For outdoor pool details, including hours and rules, please visit our Free Outdoor Pools page.

What was here before?

A formal neo-classical park opened here in 1900 to serve the densely-packed Lower East Side community. A landmarked Beaux-Arts bathhouse, designed by the renowned architectural firm of Carrere and Hastings and built in 1898, is the only surviving feature of the original park and was inspired by Charles Girault's Petit Palais in Paris.

How did this site become a pool?

The summer of 1936, deep in the Great Depression, broke local heat records. Hamilton Fish Pool was one of eleven immense outdoor public pools the Parks Department opened that summer. The heroically scaled pools project was financed by the Federal Works Progress Administration (WPA), as part of a massive effort to alleviate adverse health conditions and provide safe recreation in predominantly working-class communities.

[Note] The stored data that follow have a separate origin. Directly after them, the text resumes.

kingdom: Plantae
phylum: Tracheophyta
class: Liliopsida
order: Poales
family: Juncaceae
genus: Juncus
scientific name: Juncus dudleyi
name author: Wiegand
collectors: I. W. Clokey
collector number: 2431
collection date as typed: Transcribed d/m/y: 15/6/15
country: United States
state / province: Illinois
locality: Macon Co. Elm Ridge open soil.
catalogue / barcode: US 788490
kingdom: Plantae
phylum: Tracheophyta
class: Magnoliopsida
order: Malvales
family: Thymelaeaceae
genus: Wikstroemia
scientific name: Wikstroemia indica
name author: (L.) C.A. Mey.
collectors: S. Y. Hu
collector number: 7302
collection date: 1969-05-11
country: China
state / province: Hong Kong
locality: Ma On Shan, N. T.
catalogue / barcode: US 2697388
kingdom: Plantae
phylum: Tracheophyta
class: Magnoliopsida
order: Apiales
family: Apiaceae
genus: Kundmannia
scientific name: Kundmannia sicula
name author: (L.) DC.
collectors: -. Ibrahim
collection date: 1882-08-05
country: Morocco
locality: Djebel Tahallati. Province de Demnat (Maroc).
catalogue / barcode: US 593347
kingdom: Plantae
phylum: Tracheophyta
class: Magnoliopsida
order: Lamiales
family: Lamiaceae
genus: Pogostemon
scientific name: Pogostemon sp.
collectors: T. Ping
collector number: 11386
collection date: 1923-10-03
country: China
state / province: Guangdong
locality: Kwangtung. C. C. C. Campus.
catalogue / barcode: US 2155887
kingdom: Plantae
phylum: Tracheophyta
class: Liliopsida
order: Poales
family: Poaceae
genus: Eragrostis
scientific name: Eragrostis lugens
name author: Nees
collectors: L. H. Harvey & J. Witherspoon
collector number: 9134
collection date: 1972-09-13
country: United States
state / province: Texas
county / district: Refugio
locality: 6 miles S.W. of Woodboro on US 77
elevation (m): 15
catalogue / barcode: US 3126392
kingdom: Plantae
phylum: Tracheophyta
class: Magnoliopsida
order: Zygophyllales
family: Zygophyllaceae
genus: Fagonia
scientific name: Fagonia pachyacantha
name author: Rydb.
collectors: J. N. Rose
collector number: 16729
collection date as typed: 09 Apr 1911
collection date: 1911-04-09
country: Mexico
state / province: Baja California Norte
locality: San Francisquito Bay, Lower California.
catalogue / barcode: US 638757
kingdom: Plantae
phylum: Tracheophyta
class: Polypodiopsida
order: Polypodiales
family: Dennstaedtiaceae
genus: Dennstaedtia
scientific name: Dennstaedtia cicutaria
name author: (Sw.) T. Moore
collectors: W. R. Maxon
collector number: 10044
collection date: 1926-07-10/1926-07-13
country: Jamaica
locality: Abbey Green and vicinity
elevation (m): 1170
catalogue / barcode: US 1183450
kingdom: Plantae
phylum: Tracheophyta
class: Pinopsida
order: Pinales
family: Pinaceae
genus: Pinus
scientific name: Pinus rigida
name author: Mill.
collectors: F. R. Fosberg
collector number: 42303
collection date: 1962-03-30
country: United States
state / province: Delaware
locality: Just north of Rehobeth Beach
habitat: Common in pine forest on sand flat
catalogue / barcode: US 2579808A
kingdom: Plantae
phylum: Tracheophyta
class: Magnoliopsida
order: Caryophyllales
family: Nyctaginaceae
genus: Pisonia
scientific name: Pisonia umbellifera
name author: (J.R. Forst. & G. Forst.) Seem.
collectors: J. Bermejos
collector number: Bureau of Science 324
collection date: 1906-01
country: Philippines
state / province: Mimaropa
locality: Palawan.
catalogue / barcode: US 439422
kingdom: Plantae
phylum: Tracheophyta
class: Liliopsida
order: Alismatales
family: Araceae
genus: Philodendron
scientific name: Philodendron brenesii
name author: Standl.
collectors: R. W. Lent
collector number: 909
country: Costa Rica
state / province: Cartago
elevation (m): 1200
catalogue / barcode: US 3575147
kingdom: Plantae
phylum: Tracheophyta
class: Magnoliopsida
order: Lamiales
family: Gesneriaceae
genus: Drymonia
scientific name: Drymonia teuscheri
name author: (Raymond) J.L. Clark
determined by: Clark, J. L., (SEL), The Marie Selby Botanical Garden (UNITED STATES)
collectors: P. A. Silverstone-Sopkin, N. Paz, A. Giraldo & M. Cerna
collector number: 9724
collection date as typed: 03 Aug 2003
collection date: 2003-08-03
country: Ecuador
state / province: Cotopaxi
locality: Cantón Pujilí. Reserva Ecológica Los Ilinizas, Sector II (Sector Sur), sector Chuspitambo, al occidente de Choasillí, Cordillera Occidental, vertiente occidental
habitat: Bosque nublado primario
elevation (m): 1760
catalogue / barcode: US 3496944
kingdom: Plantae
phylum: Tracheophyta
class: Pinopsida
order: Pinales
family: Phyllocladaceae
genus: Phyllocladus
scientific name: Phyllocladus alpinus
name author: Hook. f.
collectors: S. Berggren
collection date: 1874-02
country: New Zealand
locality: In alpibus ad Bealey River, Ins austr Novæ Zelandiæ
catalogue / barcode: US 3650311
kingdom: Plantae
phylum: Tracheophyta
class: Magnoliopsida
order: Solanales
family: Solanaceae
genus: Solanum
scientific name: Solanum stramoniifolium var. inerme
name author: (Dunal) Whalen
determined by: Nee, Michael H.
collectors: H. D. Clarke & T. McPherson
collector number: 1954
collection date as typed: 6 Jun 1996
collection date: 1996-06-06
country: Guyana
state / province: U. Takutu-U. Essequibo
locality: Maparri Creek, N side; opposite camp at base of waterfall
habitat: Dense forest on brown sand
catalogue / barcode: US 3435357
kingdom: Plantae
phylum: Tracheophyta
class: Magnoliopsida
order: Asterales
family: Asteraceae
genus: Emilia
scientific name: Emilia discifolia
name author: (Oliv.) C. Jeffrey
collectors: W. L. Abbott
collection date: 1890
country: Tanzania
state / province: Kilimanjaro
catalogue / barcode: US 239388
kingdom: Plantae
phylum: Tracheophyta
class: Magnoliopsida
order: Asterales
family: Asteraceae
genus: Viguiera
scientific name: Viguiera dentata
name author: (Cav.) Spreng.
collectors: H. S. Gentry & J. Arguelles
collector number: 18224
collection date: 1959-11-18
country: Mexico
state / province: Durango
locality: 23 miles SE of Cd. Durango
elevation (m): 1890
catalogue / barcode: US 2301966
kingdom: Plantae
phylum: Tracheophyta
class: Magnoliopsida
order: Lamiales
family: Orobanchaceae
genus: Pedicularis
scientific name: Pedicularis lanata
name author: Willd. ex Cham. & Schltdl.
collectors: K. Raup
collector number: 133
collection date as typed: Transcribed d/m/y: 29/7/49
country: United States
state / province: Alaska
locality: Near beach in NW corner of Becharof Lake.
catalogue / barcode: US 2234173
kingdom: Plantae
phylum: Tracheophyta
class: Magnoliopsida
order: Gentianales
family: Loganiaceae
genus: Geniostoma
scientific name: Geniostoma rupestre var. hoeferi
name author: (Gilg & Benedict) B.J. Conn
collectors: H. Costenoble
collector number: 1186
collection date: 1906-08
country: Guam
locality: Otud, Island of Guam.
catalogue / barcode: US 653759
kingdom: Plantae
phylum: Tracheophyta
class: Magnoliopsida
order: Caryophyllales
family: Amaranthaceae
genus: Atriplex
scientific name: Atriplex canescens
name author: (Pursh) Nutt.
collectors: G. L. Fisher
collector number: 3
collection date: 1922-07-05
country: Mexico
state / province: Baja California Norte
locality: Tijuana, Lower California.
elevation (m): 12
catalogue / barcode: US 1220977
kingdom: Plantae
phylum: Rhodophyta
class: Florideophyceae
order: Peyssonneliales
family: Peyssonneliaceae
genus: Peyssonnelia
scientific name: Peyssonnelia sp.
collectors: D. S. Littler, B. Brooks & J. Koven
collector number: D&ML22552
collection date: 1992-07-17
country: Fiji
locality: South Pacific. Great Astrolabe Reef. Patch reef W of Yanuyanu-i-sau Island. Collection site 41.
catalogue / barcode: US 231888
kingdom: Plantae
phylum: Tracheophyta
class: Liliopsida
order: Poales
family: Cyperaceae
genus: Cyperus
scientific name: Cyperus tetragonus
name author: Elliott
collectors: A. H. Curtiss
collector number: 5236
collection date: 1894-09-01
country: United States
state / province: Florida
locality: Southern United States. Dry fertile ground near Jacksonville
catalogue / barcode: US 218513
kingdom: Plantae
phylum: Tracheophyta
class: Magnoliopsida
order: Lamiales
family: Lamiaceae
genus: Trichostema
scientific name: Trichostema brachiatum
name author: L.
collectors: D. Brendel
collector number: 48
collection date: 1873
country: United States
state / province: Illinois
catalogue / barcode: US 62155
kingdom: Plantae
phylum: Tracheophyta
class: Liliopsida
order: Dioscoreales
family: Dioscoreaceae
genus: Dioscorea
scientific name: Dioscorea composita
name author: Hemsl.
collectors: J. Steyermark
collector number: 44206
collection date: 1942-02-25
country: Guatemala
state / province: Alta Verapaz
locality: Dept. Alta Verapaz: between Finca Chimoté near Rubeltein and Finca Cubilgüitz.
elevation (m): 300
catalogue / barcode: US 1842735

The pools were not just huge but also examples of state-of-the-art engineering and fine design. Each pool had separate swimming, diving and wading areas, perimeter bleachers, and bathhouses whose locker rooms served as gyms during non-summer months. Led by architect Aymar Embury II and landscape architect Gilmore D. Clarke, the planning team produced a series of distinct complexes, each one sensitive to its site and topography. Massive filtration systems, heating units, and even underwater lighting provided a more controlled bathing experience than the often treacherous and polluted waterways in which the City’s masses had traditionally swum. The palette of pools building materials was mainly inexpensive brick, concrete and cast stone, but the styles ranged from Romanesque Revival to Art Deco.

The outdoor facility at Hamilton Fish Pool, measuring 165 by 100 feet, was designed to accommodate 1,700 bathers at a time. Its spare styling contrasts and complements the more ornate adjacent bathhouse. When the pool opened on June 24, 1936 the New York Times commented that it “lessen[ed] the attractiveness of the disease-laden East River and also helps to keep children off the streets.” Hamilton Fish Pool was so highly regarded that the U.S. Olympic Team used it for practice sessions for the 1952 Helsinki Games. The pool and play center were designated an official New York City Landmark in 1982

Who is this pool named for?

The pool and park take their name from one of a long line of public officials, Hamilton Fish (1808-1893).  Hamilton’s father, Nicholas Fish (1758-1833), married Elizabeth Stuyvesant in 1803 and distinguished himself as Adjutant-General of New York State, Supervisor of the Revenue under President George Washington, and alderman of New York City.  Hamilton Fish graduated from Columbia University and became a lawyer in 1830. His political career included terms as U.S. Representative, Lieutenant Governor, Governor, U.S. Senator, and Secretary of State.